Take the time to learn about the specific hormonal birth control method you’re using. Understand how it works, its potential side effects, and what to expect. Knowledge empowers you to make informed decisions about your reproductive health.

Incorporate Stress-Relief Techniques:

Integrate stress-relief techniques into your daily routine. Whether it’s mindfulness, deep breathing exercises, or engaging in activities you love, finding moments of calm can positively impact your mood and overall well-being.

Prioritize Self-Care:

Make self-care a priority. Set aside time for activities that bring joy and relaxation. Whether it’s reading a book, taking a warm bath, or enjoying a hobby, moments of self-care can recharge and uplift your spirits.

Know When to Seek Professional Help:

If mood changes significantly impact your daily life, don’t hesitate to seek professional help. Mental health professionals can provide support, coping strategies, and interventions tailored to your needs.

Do not forget that your journey with hormonal birth control is unique. You can navigate the path with greater confidence and well-being by incorporating these practical coping tips and staying attuned to your body and emotions.

Alternatives to hormonal birth control

If hormonal methods are not your cup of tea, fear not. Non-hormonal birth control methods, like copper IUDs and barrier methods, will generally not stir up your hormonal balance and are less likely to cause mood changes. Here is a quick rundown of some non-hormonal options:

Barrier Methods:

  • Condoms: Male and female condoms are physical barriers that prevent sperm from reaching the egg. They also provide protection against sexually transmitted infections (STIs).
  • Diaphragm: A diaphragm is a shallow, dome-shaped cup that is placed inside the vagina to cover the cervix and prevent sperm from reaching the egg.
  • Cervical Cap: Similar to the diaphragm, the cervical cap is a small, cup-shaped device that is inserted into the vagina to cover the cervix and block sperm.

Intrauterine Devices (IUDs):

  • Copper IUD: Unlike hormonal IUDs, the copper IUD does not release hormones. It creates an unfriendly environment in the uterus for sperm and eggs, preventing fertilization.

Natural Family Planning:

  • Fertility Awareness-Based Methods (FABM): This involves tracking menstrual cycles, monitoring basal body temperature, and observing changes in cervical mucus to identify fertile and non-fertile periods.
  • Calendar Method: Avoiding intercourse during the estimated fertile days based on past menstrual cycles.
  • Withdrawal Method (Pull-Out Method): This method involves the man withdrawing his penis from the vagina before ejaculation, reducing the chance of sperm reaching the egg.

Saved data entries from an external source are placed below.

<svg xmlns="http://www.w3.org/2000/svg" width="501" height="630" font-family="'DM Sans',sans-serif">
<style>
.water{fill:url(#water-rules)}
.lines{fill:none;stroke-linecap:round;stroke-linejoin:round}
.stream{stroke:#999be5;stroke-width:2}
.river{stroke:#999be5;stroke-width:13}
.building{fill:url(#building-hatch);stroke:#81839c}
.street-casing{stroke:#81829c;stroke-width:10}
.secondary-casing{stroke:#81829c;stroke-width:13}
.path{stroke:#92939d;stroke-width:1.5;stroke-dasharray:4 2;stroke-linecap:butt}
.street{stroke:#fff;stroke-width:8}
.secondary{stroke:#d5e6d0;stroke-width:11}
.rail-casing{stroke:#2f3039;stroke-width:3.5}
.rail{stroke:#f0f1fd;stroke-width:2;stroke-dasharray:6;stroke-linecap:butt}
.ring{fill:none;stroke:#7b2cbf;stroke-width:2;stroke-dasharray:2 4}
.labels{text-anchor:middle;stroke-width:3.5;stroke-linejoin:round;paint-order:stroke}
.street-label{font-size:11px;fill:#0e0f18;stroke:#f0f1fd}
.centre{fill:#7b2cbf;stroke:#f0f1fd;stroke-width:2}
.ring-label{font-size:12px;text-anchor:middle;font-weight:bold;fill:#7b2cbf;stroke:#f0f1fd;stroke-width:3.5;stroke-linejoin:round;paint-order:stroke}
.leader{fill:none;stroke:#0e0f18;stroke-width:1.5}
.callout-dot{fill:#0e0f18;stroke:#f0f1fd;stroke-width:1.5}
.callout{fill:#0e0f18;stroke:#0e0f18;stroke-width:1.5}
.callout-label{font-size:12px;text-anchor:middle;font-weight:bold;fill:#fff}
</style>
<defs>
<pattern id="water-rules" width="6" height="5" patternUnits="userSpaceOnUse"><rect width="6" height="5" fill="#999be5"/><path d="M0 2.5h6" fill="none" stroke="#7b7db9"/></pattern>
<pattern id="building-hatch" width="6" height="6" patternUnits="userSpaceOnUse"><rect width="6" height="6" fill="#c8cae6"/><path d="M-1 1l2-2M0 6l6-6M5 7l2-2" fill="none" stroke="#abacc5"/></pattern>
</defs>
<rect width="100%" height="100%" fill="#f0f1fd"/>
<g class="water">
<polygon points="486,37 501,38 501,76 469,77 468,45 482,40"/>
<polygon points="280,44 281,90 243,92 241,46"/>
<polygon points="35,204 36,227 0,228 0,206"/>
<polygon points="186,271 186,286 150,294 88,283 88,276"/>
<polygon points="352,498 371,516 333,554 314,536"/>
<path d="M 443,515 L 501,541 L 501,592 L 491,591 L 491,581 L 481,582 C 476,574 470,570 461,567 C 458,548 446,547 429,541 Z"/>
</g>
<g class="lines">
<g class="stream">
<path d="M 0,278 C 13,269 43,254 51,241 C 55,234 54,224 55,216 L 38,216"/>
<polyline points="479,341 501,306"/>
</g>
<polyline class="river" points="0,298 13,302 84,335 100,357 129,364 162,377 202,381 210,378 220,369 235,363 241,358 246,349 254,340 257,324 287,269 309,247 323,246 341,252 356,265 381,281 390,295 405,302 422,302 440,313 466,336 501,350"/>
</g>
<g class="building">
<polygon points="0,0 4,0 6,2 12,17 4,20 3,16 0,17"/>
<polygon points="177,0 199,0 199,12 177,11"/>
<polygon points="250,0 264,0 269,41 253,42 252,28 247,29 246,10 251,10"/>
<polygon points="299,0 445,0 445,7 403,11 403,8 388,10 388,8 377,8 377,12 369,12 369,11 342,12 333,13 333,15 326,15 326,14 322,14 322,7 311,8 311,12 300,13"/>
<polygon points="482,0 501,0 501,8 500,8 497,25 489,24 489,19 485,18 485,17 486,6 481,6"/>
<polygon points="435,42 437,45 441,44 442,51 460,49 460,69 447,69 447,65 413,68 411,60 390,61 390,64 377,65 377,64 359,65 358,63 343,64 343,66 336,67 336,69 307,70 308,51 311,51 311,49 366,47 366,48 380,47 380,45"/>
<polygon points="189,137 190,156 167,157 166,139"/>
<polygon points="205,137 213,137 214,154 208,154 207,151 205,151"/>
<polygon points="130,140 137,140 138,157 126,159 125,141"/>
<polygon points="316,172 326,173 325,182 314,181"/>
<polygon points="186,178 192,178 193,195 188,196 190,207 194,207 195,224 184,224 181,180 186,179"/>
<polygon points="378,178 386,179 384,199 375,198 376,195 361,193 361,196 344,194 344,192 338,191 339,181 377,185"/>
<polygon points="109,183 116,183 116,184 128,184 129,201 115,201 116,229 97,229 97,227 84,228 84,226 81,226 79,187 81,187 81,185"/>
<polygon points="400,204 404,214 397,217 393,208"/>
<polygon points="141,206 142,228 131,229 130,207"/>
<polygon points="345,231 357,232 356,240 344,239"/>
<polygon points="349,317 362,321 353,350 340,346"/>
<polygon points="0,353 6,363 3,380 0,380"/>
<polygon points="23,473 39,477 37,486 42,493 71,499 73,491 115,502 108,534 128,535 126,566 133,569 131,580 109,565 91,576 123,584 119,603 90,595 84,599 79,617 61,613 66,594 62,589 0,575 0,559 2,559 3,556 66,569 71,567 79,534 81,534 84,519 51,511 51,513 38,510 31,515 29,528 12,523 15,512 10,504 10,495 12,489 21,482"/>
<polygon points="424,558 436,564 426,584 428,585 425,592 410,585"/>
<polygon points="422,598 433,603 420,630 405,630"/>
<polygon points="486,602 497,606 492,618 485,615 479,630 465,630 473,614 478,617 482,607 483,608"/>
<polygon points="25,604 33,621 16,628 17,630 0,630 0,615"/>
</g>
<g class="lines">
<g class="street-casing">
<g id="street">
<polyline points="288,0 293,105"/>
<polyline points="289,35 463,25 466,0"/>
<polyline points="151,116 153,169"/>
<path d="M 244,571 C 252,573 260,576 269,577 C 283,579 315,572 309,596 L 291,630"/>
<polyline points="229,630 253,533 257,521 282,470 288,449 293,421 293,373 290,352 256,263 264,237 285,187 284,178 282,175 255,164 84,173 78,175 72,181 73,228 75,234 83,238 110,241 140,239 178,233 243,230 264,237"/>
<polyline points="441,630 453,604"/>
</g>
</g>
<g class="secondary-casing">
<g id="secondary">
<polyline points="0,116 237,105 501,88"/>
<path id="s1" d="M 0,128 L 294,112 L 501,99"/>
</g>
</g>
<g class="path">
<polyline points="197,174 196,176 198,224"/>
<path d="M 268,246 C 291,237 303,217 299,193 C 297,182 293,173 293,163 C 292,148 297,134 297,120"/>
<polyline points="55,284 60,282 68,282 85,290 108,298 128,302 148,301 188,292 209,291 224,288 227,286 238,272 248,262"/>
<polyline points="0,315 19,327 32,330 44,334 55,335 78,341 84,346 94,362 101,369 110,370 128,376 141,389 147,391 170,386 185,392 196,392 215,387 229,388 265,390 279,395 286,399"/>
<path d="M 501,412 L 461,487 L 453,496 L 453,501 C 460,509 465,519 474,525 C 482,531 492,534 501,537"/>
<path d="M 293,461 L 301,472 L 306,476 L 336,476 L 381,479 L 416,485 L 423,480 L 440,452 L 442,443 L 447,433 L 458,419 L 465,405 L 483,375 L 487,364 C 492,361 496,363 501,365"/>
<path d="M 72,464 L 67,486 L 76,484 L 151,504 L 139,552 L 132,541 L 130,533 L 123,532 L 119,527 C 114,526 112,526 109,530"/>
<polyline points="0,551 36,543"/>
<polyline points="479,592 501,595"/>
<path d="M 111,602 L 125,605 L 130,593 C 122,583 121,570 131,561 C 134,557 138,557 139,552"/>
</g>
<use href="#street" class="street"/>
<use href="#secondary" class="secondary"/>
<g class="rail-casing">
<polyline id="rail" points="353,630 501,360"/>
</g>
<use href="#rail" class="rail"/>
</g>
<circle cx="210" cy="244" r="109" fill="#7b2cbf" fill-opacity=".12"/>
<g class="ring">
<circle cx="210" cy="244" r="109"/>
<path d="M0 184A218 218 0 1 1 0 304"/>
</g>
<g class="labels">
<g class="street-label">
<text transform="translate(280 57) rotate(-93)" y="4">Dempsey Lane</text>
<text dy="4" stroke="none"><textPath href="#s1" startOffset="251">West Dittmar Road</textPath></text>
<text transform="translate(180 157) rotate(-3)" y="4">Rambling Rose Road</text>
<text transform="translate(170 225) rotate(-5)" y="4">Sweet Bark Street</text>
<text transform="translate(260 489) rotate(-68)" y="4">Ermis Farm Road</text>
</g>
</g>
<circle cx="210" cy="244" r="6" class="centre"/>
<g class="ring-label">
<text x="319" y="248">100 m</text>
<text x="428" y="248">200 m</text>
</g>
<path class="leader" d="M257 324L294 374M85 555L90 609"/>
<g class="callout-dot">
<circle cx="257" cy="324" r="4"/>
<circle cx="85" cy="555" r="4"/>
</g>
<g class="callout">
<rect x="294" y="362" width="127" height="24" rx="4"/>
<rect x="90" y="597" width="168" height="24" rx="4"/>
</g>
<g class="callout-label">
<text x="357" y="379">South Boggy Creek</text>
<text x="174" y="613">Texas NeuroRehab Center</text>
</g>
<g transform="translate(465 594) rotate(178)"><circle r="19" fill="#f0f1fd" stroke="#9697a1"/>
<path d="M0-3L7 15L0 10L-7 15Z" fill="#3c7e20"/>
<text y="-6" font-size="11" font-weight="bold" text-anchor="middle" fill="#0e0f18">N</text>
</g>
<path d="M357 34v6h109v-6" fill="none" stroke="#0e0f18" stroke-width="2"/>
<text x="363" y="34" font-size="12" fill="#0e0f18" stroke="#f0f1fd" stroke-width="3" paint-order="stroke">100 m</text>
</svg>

  • Spermicides are chemical substances that kill or immobilize sperm. They can be used alone or in combination with barrier methods.


  • Surgical procedures like tubal ligation for women or vasectomy for men permanently prevent the release of eggs or the passage of sperm.

Remember, while these methods are available, their effectiveness varies, and they might not guard against sexually transmitted infections. Your healthcare professional is your best guide to picking the most suitable non-hormonal birth control method based on your health, lifestyle, and preferences.


While hormonal birth control is a safe contraceptive choice for many moms, you should be aware of its potential impact on your mental health. Mood changes are possible! Some women may be more sensitive to these effects than others. 

Remember, every woman’s experience is different, and open communication with your healthcare provider is the solution. Together, you can find the best contraceptive option that suits your needs while prioritizing your mental well-being. Stay informed, listen to your body, and look after yourself, super moms!